Tracking the magmatic response to subduction initiation in the forearc mantle wedge: Insights from peridotite geochemistry of the Guleman and Kızıldağ ophiolites, Southeastern Turkey

Abstract

The initiation of subduction is associated with sequential magmatic responses that lead to the formation of the forearc lithosphere, yet the detailed characteristics of these magmatic activities are not well constrained. Here we use mineral chemistries and bulk-rock trace-element contents of highly-depleted harzburgites from the Guleman and Kızıldağ ophiolites in Southeast Turkey to examine mantle wedge melting dynamics during subduction initiation. We focus on how different components from the subducting slabs potentially contribute to various stages of magmatism throughout the process. Mineral and bulk-rock compositions of these harzburgites are significantly different from those of abyssal peridotites, suggesting that our harzburgites cannot be explained as residues of anhydrous adiabatic melting and melt-rock interaction at mid-ocean ridges alone. This implies that the petrogenesis of SE Turkey harzburgites involves additional processes and components. Harzburgites with the most depleted heavy-rare earth element (HREE) contents are the ones with the highest abundance of strongly incompatible elements, which can be explained by open-system processes where the peridotites in the mantle wedge experienced melting and infiltration of enriched components simultaneously. Open-system dynamic melting models with continuous flux of sediment-derived melts can account for the observed correlation, but are numerically too low compared to the measured values. Based on the observed fractionation between Zr, Hf, and elements with similar incompatibility (middle REEs), we hypothesized the involvement of amphibolite-derived melt and modeled its numerical trace-element contents.
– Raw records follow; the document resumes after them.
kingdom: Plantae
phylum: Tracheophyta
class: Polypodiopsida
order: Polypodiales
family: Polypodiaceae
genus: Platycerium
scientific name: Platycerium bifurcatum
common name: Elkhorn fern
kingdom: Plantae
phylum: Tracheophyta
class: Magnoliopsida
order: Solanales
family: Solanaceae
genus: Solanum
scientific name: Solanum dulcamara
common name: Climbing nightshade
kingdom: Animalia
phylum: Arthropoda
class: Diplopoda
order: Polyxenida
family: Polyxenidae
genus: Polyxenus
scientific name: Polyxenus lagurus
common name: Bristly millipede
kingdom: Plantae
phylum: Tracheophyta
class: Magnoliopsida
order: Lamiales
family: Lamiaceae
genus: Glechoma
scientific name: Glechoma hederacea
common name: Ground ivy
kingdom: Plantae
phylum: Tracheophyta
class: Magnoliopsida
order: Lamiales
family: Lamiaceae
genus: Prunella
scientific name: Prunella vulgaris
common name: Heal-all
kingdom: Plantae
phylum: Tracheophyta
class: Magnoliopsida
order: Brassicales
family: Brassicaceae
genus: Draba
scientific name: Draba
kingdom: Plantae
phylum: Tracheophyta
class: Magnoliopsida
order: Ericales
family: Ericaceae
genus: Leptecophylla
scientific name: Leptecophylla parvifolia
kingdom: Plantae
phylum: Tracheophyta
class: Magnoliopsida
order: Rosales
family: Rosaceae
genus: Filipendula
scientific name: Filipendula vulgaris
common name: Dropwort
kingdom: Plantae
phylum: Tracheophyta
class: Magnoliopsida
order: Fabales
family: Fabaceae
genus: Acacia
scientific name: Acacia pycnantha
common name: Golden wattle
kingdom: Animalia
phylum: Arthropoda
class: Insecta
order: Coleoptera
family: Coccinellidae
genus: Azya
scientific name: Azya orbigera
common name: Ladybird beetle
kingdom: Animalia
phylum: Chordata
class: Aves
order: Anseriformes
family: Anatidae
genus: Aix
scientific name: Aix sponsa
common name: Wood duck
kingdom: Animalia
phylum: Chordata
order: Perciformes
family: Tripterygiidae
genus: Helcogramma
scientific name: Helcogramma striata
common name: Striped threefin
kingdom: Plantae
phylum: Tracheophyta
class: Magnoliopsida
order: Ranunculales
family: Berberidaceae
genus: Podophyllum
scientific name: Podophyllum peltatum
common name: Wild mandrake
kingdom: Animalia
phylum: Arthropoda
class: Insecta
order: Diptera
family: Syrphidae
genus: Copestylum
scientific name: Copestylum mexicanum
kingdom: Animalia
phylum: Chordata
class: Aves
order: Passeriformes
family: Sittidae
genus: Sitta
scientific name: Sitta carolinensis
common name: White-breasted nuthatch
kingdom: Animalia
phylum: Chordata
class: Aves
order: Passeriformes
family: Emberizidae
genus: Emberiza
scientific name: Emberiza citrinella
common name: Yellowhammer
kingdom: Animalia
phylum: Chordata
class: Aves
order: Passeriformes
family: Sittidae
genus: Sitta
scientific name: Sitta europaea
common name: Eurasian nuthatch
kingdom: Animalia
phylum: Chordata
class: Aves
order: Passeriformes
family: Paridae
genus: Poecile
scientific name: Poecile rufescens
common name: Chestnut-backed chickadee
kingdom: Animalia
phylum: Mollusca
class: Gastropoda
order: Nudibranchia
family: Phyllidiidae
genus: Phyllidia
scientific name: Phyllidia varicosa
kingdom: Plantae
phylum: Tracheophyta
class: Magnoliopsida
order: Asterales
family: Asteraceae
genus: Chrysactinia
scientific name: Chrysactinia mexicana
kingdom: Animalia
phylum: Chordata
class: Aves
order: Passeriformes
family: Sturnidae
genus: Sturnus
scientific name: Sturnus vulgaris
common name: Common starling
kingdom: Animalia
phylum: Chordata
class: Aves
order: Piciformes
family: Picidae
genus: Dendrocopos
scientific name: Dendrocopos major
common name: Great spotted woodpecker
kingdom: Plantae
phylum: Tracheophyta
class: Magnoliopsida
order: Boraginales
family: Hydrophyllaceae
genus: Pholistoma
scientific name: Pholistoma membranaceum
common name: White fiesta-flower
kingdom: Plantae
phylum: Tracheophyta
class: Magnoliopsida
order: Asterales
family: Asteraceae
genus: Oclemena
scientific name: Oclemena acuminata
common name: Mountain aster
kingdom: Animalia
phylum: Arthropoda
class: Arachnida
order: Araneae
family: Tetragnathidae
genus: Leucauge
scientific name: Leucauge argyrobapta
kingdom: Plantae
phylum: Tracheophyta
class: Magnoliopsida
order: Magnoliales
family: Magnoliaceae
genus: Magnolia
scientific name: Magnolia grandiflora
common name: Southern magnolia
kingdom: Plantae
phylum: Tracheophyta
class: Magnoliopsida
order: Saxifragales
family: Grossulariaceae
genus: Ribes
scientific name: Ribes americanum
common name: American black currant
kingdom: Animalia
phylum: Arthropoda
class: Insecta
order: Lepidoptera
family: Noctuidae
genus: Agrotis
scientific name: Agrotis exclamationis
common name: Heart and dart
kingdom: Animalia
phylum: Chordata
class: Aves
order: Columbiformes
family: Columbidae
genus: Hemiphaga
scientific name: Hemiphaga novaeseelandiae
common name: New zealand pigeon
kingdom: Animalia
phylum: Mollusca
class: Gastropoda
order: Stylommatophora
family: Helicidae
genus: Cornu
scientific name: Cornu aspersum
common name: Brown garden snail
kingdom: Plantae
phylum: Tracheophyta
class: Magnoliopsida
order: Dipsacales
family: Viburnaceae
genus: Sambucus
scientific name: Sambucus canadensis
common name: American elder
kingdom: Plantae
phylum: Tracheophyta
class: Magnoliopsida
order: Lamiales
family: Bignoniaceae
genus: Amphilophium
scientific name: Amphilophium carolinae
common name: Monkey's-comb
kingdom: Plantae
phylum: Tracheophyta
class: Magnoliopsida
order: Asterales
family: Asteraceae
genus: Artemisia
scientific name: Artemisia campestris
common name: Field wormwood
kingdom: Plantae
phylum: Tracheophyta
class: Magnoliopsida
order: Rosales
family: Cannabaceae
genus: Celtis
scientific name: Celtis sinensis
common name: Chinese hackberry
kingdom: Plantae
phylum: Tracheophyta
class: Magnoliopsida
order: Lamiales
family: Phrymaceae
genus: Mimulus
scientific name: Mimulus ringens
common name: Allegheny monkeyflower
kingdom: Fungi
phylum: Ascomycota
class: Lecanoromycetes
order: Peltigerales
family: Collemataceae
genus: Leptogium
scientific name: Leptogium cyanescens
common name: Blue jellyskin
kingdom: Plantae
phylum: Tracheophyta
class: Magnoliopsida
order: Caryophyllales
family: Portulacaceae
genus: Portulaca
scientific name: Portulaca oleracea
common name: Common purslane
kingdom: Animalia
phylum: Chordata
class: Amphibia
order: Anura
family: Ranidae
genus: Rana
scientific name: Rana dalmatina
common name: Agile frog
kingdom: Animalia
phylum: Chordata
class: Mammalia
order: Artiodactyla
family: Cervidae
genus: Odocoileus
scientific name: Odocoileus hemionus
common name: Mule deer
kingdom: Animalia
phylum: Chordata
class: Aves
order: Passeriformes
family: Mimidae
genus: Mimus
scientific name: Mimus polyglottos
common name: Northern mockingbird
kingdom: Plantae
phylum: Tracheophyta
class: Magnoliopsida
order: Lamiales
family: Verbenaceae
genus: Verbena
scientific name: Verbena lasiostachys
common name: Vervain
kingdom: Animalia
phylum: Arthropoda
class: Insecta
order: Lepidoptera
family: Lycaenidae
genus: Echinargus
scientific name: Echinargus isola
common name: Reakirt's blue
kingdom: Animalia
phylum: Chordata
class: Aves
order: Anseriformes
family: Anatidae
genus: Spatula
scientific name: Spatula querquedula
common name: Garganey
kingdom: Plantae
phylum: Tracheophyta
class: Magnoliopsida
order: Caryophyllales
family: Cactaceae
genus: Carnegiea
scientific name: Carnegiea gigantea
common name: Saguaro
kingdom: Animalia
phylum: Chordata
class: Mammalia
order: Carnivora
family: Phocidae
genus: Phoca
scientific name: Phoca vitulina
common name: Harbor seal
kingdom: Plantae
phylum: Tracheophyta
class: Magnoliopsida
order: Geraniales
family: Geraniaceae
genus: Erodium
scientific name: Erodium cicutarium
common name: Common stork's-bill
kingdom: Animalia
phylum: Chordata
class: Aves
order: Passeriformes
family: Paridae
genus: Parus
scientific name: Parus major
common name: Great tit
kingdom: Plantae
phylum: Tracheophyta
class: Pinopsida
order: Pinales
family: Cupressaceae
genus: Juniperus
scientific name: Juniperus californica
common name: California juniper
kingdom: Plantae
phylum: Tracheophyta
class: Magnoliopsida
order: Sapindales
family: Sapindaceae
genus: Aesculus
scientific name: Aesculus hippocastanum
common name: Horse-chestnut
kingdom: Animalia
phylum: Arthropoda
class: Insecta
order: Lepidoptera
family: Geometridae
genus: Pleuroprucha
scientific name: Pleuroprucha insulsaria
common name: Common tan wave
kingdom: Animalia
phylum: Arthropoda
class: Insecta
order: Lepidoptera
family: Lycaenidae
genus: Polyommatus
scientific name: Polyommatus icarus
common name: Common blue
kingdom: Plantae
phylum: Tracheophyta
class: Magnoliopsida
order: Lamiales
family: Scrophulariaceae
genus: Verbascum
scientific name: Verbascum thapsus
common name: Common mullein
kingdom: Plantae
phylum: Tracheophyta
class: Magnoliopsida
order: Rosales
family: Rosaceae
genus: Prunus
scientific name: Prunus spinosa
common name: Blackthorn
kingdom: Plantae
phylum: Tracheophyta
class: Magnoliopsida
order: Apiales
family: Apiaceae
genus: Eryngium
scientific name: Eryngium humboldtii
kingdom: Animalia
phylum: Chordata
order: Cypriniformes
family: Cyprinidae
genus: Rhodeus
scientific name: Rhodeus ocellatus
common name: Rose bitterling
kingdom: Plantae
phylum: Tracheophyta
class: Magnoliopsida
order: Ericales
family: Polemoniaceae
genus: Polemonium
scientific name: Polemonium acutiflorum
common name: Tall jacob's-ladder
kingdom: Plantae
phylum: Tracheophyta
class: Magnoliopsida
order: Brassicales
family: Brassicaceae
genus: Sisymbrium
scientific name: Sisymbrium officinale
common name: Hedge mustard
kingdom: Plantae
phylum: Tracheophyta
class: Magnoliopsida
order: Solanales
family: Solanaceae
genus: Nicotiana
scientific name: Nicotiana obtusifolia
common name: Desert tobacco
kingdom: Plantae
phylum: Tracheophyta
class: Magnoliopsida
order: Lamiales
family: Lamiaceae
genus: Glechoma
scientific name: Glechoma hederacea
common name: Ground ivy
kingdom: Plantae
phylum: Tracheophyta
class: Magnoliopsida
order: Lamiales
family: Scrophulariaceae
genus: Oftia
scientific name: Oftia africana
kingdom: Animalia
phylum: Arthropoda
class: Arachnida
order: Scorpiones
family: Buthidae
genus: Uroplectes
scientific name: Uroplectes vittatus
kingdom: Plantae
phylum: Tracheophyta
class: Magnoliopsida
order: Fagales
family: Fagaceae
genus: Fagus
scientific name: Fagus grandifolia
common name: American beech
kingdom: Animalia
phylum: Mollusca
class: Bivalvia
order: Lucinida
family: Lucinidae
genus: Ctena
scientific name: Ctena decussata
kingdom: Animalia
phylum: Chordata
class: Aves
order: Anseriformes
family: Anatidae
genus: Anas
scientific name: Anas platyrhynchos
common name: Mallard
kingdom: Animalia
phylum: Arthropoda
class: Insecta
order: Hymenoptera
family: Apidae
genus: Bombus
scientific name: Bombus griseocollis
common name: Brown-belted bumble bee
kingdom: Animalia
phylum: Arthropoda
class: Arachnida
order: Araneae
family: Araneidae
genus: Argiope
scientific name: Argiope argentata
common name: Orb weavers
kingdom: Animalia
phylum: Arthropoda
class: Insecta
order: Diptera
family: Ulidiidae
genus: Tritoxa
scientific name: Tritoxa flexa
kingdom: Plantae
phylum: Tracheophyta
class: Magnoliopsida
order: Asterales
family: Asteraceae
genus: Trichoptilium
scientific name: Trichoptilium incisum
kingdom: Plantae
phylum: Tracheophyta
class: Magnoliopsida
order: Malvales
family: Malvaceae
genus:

Binary mixing between this hypothetical melt and residues of the former open-system model can coherently account for the majority of the obtained trace-element data. This indicates that magmatic events during subduction initiation likely involve multiple components and occur in multiple stages, and that melt-mantle interaction plays a significant role in oceanic forearc lithosphere formation. Based on our model, we suggest the high (Zr/MREE)N signatures in some boninites and depleted harzburgites found in modern forearcs and ophiolites could be inherited from amphibolite-derived melts. Moreover, the existence of slab melts agrees with current constraints on the reconstructed geothermal gradients during subduction initiation based on the petrology and geochemistry of metamorphic soles.